よくわかる相続と遺言書のマニュアル 遺言書

遺産分割の手続きも終わり、相続人がほっと一息ついた後に、遺品を整理していたら亡くなった父がずっと昔に書いた遺言書が出てきた、というケースもあります。

相続人からすれば、すでに遺産の分配も決まって手続きまで行ったところで、ひょっこり遺言書が出てきたら困ることもあるでしょう。

しかも、ずっと昔に書かれた遺言書であればなおさらです。

ここで問題となるのは、出てきた遺言書の内容に従ってまた遺産分割をやり直すのか、昔の遺言書だからといって無視してよいのか、という点です。

では、遺言書には有効期限というものはあるのでしょうか。

遺言書には有効期限がありません

結論から言えば、遺言書に法定されている有効期限というものはありません。

たとえ何十年前に書かれた遺言書であっても、遺言書としての形式が有効なものであれば、法的な効力を失うことはありません。

ですから、もし古い遺言書が出てきたとしたら、原則としてその遺言の内容に従って遺産分割をやり直すことになります。

しかし、遺言書を作成してから相当の年月が経過していると、財産や相続人の状況も変わっている可能性が高いと思われます。

そのため、遺言書に書かれている通りに遺産分割を行うのは難しいケースも出てくるのです。

必ずしも遺言書の通りに遺産分割を行う必要はない

前述の通り、相当の年月が経過している遺言書であっても、法定の有効期限というものはありませんから、原則としてはその遺言に従って遺産分割をやり直さなければなりません。

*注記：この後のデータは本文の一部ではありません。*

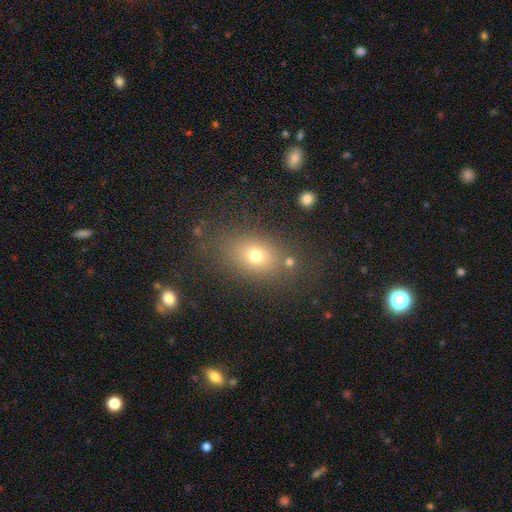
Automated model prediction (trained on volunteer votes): The model was most divided on "how rounded": in between: 67%, round: 30%, cigar-shaped: 2%. More confident: merging — none (77%); smooth or featured — smooth (70%).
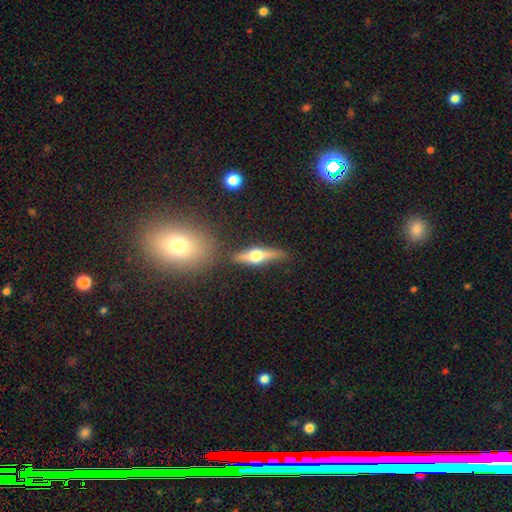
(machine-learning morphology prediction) smooth-or-featured: featured or disk: 66% | smooth: 28% | star or artifact: 6%
  disk-edge-on: yes: 94% | no: 6%
    edge-on-bulge: rounded: 96% | boxy: 3% | none: 2%
  merging: none: 81% | minor disturbance: 11% | merger: 5% | major disturbance: 3%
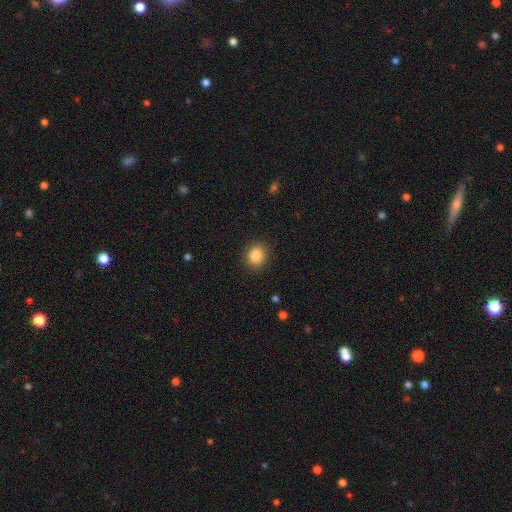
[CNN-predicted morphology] Smooth or featured? Predicted: smooth (p=0.86). How rounded? Predicted: round (p=0.74). Merging? Predicted: none (p=0.89).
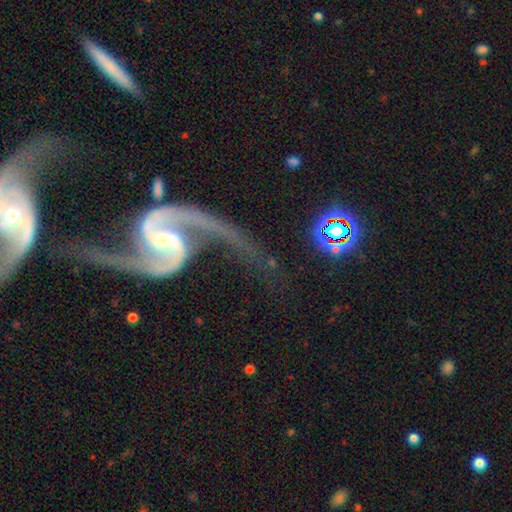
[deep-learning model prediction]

しかし、必ずしも遺言書の通りに行う必要がない場合があります。

それは、遺言書に従って遺産分割を行わないことについて、相続人の全員が合意すれば、遺言書とは異なる遺産分割を行うことが可能だからです。

つまり、遺言書による遺産分割ではなく、相続人全員で遺産分割協議を行っていれば、必ずしも遺言書に書かれている通りに遺産分割をやり直す必要はないのです。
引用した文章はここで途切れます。